Extracted material

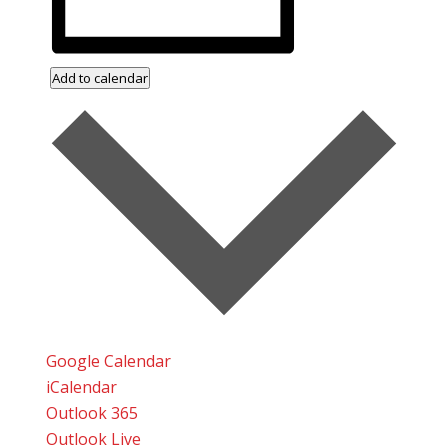
Add to calendar
Google Calendar
iCalendar
Outlook 365
Outlook Live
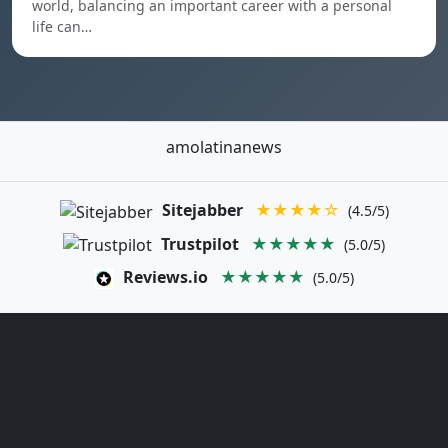
world, balancing an important career with a personal
life can…
amolatinanews
Sitejabber
★★★★☆
(4.5/5)
Trustpilot
★★★★★
(5.0/5)
Reviews.io
★★★★★
(5.0/5)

What is being asked
Rewrite the part of the records that opens with the line containing "world, balancing an" and closes with the last line, changing "career" to "job" and leaving everything else unchanged. Give only those lines.

Task result
world, balancing an important job with a personal
life can…
amolatinanews
Sitejabber
★★★★☆
(4.5/5)
Trustpilot
★★★★★
(5.0/5)
Reviews.io
★★★★★
(5.0/5)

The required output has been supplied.